Collection entries —
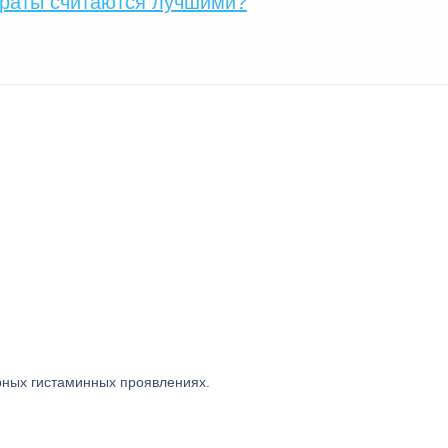
араты считаются лучшими?
рных гистаминных проявлениях.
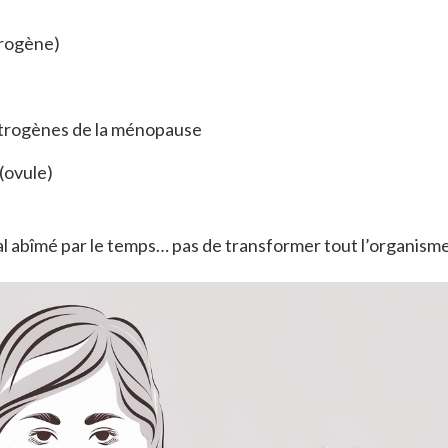
trogène)
trogènes de la ménopause
(ovule)
ocal abîmé par le temps… pas de transformer tout l’organisme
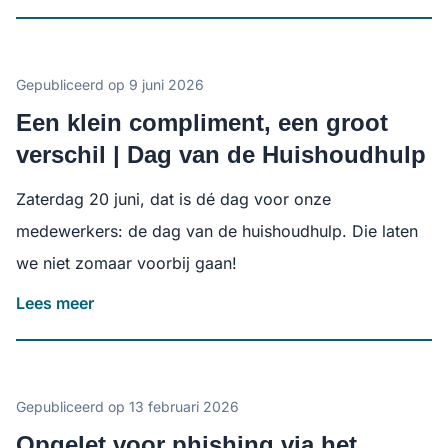
Gepubliceerd op 9 juni 2026
Een klein compliment, een groot
verschil | Dag van de Huishoudhulp
Zaterdag 20 juni, dat is dé dag voor onze
medewerkers: de dag van de huishoudhulp. Die laten
we niet zomaar voorbij gaan!
Lees meer
Gepubliceerd op 13 februari 2026
Opgelet voor phishing via het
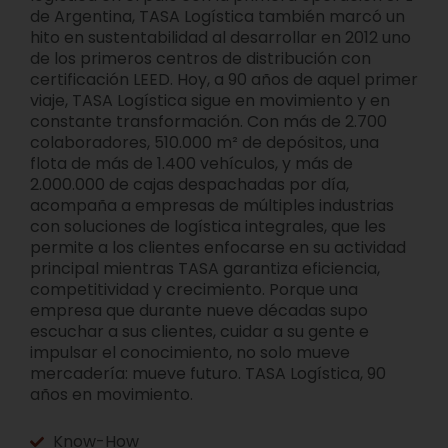
de Argentina, TASA Logística también marcó un
hito en sustentabilidad al desarrollar en 2012 uno
de los primeros centros de distribución con
certificación LEED. Hoy, a 90 años de aquel primer
viaje, TASA Logística sigue en movimiento y en
constante transformación. Con más de 2.700
colaboradores, 510.000 m² de depósitos, una
flota de más de 1.400 vehículos, y más de
2.000.000 de cajas despachadas por día,
acompaña a empresas de múltiples industrias
con soluciones de logística integrales, que les
permite a los clientes enfocarse en su actividad
principal mientras TASA garantiza eficiencia,
competitividad y crecimiento. Porque una
empresa que durante nueve décadas supo
escuchar a sus clientes, cuidar a su gente e
impulsar el conocimiento, no solo mueve
mercadería: mueve futuro. TASA Logística, 90
años en movimiento.
Know-How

Your instructions —
Pull out every line in the items that contains the string "TASA". Case counts, so copy only lines where it appears in that same capitalization.

Answer area —
de Argentina, TASA Logística también marcó un
viaje, TASA Logística sigue en movimiento y en
principal mientras TASA garantiza eficiencia,
mercadería: mueve futuro. TASA Logística, 90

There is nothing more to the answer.